Thursday, September 24, 2015

An Abrupt Shift

You know how you're cruising along in your writing, just happy as a clam, when something comes along and shakes you up?  Sometimes you aren't even sure what it is, but you know it's out there, and it won't go away just by your ignoring it.

Then I'm in a cellar groping for the light switch.  I know it's here somewhere, but I just can't find the darn thing.  If I don't find that switch pretty soon, I'll have to leave without my favorite bottle of wine.  Sure, I can live without it, but that would be a tragedy.

Okay, some of you are wondering, What the hell just happened there?

What I did above may have been a bit crude, but I did it to illustrate the jarring shift in mindset when you start down one path, only to be pulled down another by the author.  I see writers using this technique sometimes.  I don't always agree that this is the best method for snapping the audience out of their state of complacency, but it can certainly re-focus them.

Harry Turtledove, to me, is one of the masters of this.  I love his books, mostly because he advances the action through character development.  Sometimes, however, he swings between characters and action so much that you get whiplash.  In his Great War series, he often takes the action and pushes it back and forth in ways that keep us guessing.  One moment you're with General Custer and about to make a breakthrough in the trenches in Tennessee, and the next you're out at sea trying to enforce a blockade.  If nothing else, it keeps you as the reader on your toes.

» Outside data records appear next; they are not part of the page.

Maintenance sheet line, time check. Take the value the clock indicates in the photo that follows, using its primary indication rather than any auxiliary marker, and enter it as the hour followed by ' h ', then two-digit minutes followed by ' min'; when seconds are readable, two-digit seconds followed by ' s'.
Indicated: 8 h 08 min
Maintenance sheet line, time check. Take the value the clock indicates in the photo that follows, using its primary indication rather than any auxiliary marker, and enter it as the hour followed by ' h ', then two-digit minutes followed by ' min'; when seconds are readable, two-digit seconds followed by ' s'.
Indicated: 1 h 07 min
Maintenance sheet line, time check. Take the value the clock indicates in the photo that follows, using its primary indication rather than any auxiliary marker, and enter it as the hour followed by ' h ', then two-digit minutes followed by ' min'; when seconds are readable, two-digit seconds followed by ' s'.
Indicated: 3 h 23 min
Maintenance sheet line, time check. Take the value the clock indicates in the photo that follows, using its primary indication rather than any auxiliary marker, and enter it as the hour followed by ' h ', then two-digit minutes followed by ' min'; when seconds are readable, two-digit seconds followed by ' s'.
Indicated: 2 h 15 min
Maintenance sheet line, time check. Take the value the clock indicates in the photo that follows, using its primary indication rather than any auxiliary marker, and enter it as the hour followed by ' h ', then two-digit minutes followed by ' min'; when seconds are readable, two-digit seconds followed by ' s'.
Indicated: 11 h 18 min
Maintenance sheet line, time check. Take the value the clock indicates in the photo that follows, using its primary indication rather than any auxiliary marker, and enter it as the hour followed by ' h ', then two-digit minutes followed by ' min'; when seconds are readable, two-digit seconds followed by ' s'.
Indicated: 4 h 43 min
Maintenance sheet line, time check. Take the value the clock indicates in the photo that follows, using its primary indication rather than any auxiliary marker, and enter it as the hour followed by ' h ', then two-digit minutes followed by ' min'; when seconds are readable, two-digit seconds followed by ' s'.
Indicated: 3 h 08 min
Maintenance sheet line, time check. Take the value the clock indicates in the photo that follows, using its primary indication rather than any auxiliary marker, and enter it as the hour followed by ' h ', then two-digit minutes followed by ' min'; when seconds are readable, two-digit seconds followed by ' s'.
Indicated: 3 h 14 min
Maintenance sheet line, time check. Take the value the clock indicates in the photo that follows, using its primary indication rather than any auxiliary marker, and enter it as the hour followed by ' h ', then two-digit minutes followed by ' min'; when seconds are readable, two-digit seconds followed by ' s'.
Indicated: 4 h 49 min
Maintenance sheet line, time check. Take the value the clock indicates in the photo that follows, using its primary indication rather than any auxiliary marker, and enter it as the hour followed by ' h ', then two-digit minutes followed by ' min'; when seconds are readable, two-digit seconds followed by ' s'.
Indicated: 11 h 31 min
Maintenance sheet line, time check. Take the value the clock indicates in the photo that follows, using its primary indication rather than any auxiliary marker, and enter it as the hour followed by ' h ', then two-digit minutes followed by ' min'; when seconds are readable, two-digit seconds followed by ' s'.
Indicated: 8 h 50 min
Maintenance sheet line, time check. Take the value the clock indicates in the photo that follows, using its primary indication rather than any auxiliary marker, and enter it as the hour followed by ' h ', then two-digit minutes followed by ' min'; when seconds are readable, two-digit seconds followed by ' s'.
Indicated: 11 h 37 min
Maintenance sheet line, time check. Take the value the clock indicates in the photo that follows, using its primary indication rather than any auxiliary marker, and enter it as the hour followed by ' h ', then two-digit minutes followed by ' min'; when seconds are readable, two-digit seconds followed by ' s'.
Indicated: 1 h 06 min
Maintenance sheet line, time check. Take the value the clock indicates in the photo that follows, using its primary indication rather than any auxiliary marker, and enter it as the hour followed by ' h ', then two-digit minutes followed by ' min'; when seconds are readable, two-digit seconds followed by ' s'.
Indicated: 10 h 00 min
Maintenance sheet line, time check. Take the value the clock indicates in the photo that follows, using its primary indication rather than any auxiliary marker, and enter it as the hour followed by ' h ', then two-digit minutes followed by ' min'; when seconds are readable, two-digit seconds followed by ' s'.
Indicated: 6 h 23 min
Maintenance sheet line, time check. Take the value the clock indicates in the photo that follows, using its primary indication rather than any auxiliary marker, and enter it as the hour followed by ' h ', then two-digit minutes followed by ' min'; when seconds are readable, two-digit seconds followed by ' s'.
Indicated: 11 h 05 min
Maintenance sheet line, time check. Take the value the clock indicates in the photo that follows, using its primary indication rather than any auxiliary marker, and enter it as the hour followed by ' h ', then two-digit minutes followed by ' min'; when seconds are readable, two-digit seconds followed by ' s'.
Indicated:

Unfortunately, not many are capable of using this technique in the right way, and since there is no one "right" way, what I mean is when the situation dictates.  It's hard to break the audience from its complacency, and an abrupt shift can sometimes do that.  But if it's done improperly - like when your action is rolling towards a climax - it can really piss off your reader.  Folks like a payoff, and if you use an abrupt shift at the wrong time, it's like pulling out early...the satisfaction is never quite the same.

This is where the art of writing comes in rather than the science.  You've got to know your story, as well as your audience.  What will they tolerate?  Can you bring things back under control, or did you just make someone throw the book across the room in disgust?  If you want to get this right, you have to experiment, and you have to hand choose your audience to see if they pick up on it the way you want them to.  Or you could try it after you've established yourself and want to shake things up, but try it at the wrong point and all you'll do is alienate people...and people who you alienate aren't likely to buy your next book.

In other words, be daring...but be carefully daring.